For children (and adults) with healthy immune systems, mold exposure from the environment is not dangerous. Our immune systems keep the mold from causing infections or making us sick. Some people who are sensitive to molds might develop allergy symptoms due to chronic exposure to high amounts of mold.
How Does Nationwide Children’s Hospital Try to Limit Mold Exposure?
We work hard to minimize the amount of mold in our facilities. The air handling units in the hospital are equipped with high efficiency particulate air (HEPA) filters that remove particles larger than 0.3 microns from the air. Most mold spores are much larger and are easily removed from the air entering the rooms and hospital.
Whenever a child who is a patient in the hospital presents with a fungal infection, infection control specialists on the hospital staff investigate to try to find the source of the infection. Most mold infections that are diagnosed in a hospitalized patient typically started from mold exposure prior to being admitted to the hospital.
How Do We Limit Mold Exposure for the Most Vulnerable Patients?
In areas where immunocompromised patients are being treated, such as children being treated with chemotherapy or receiving a bone marrow transplant, we take extra precautions. Mold can be dangerous and more likely to cause an infection in people who have compromised immune systems.
For example, the bone marrow transplant (BMT) unit has a dedicated HEPA filtration unit to clean the air in patient rooms. The unit is also protected by an “air curtain” called a positive pressure gradient which keeps outside air (which may contain mold) from coming into the patient room when the door is opened.
In order to protect these children from other possible sources of mold, fresh fruit and flowers are not allowed in the BMT unit.
A team of experts at Nationwide Children’s regularly monitor the hospital environment to ensure the air is safe for our patients. In the BMT unit, regular monitoring includes taking samples of the air to check for molds. While there is no official guidance or recommendation about what levels of mold pose a risk to patients, Nationwide Children's Hospital takes the time and effort to ensure patient safety when mold levels are higher than expected.
What We Do When We Detect Mold Levels That Are Higher Than Usual?

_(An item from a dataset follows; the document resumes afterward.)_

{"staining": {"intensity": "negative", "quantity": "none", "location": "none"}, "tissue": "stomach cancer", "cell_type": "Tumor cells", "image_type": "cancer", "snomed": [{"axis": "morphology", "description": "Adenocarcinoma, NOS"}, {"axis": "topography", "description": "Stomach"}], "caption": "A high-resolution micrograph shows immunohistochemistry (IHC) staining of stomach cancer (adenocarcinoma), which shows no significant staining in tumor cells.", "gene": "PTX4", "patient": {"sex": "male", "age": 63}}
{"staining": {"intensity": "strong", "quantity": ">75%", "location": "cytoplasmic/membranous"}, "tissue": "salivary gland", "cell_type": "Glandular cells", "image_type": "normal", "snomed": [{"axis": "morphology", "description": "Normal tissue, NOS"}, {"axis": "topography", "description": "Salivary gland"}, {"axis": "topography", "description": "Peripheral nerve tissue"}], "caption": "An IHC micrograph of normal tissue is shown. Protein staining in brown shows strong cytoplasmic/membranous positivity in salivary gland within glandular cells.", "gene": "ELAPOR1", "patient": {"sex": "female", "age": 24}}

Using our patient safety program (Zero Hero) promises of “Do not harm me”and “Keep me well”, the wellbeing of patients is immediately ensured. Then a team of experts searches for the source of increased mold levels and works toward correcting the issue. This source could be a leaky water pipe, a crack in a window seal or even a moldy apple.
Air sampling of inpatient areas may occasionally show higher than expected levels of mold. However, these levels are typically much lower than the levels of mold found in the outside air. When this happens, measures are taken to keep patients safe and families are notified of the results. Some particularly vulnerable patients may be relocated while additional measures are taken to purify the air.
Other areas in the hospital where immunocompromised patients could be at risk, such as the operating rooms and intensive care units, also have controls in place to ensure the air is safe, such as HEPA filter changes, humidity monitoring and preventative maintenance of the air handling units (HVAC). At Nationwide Children’s, our core values demand that we “Do the right thing” for our patients and their families. We believe that your child’s safety comes first - always. We strive to respect the trust that you place in us. Our proactive approach to mold surveillance and monitoring is only one example of our dedication to best outcomes for kids everywhere.
If you have specific questions regarding your child’s condition, please consult with your doctor who knows your child best.